Police officers secretly trained by animal rights group to enforce hunt ban

Cumbria police force has been given secret training in how to enforce the hunting ban by the International Fund for Animal Welfare, which donated more than £1 million to the Labour Party.

By Andrew Pierce

The disclosure that Cumbria Police were coached by activists from the animal rights group has triggered fury among hunt supporters.

The IFAW set up the Political Animal Lobby which gave £1 million to the Labour Party before the 1997 election because it was committed to banning hunting. It donated a further £147,000 after the election.

The admission of the links between Cumbria Police and IFAW came after a Freedom of Information request by the Countryside Alliance. The FOI trawl revealed that Thames Valley Police underwent similar training with the League Against Cruel Sports.

Since the ban came into effect in February 2005 some 325 registered hunts in England and Wales have carried out 70,000 hunting days.

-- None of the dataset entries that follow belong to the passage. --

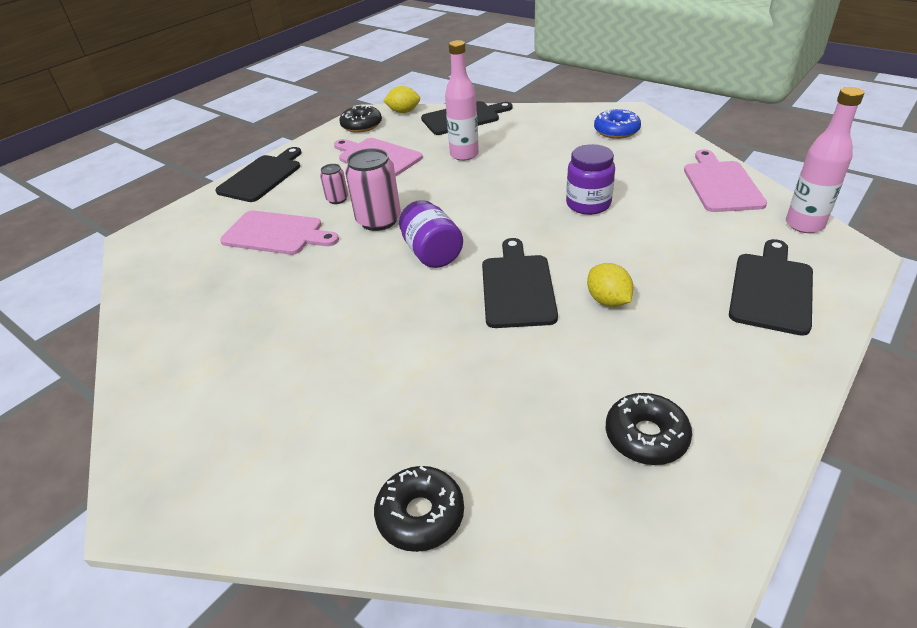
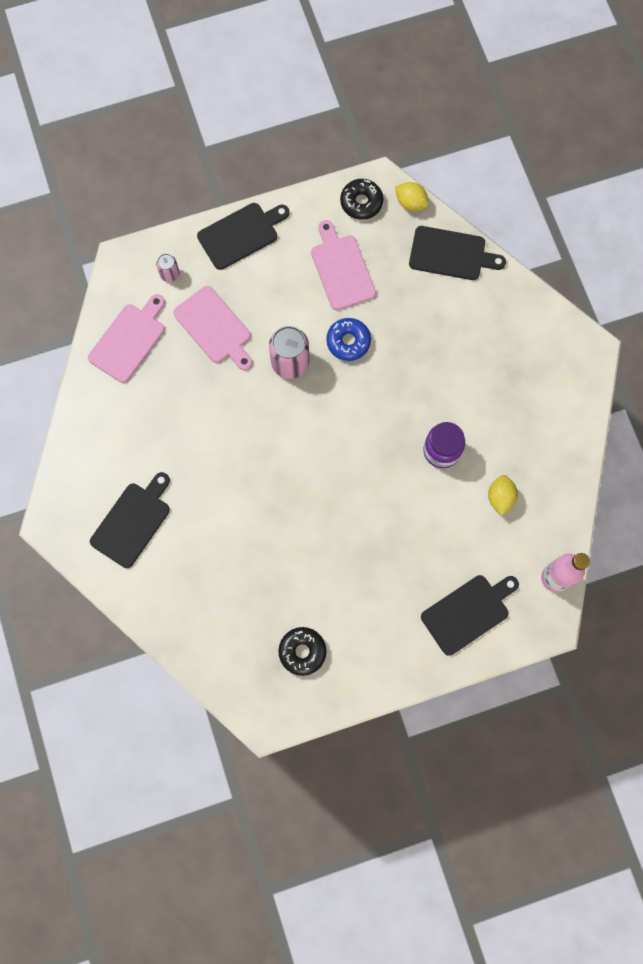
camera: 30 degrees right, 35 degrees up
pink can [320,164,348,204] -> pink can moved to [156,253,180,282]
black donut [374,466,464,552] -> none
purple jar [399,200,463,268] -> none
pink bottle [445,40,479,161] -> none
black cutting board [482,238,558,328] -> black cutting board moved to [90,472,170,568]
yellow lemon [587,263,633,307] -> yellow lemon moved to [488,475,518,516]
blue donut [594,109,641,139] -> blue donut moved to [326,318,371,361]
pink cutting board [684,149,767,212] -> pink cutting board moved to [88,294,165,383]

Hunts are able to hunt legally by either laying a scent for hounds to follow or by using a pack to flush a fox or another mammal to a bird of prey.

With rural police forces reluctant to devote scarce resources to policing hunts, animal rights campaigners have acted as "monitors" to try to gather evidence that foxes are being hunted and killed illegally.

In Cumbria the Blencathra hunt, one of the oldest in the country, has regularly been followed by police. The fact the officers were trained by IFAW was confirmed in a letter written by Superintendent Ted Thwaites of Cumbria Police who said: "We have always maintained to both sides of the debate that we will deal robustly with any reported breaches of the Act.

"It quickly became clear that with a few exceptions our officers were unlikely to fully understand the evidence that was presented to them by monitors, so IFAW were engaged to provide a day of training to selected officers."

Kate Hoey, the Labour MP and chairman of the Countryside Alliance, has written to Craig Mackey, the Chief Constable of Cumbria, to raise concern about the involvement of animal rights activists in 'training' their officers.

"You may not be aware that IFAW is a profit-making limited company, not a charity. IFAW has always been completely opposed to hunting and its offshoot the Political Animal Lobby has been responsible for over £1 million in political donations in support of the anti-hunting campaign," she wrote.

"The idea that this is a suitable organisation to provide "training" for your officers on issues relating to hunting and the Hunting Act is extraordinary.

"I also understand that there has been a significant change in the policing of hunting since the "training" took place. Serious concerns about the change in attitude of Cumbria Constabulary towards hunts in the area and the behaviour of officers on hunting days have been raised with us this season.

"The hunts and wider rural community in Cumbria would, quite rightly, be as shocked as I am that Cumbria Police has been working with animal rights activists."

In a statement Cumbria's Chief Constable Craig Mackey said they had liased with all interested parties in the hunting debate. "The briefings provided by the IFAW were an extension of this learning process and other police forces have received identical input. The views of the IFAW inform our approach; they do not direct them," he said.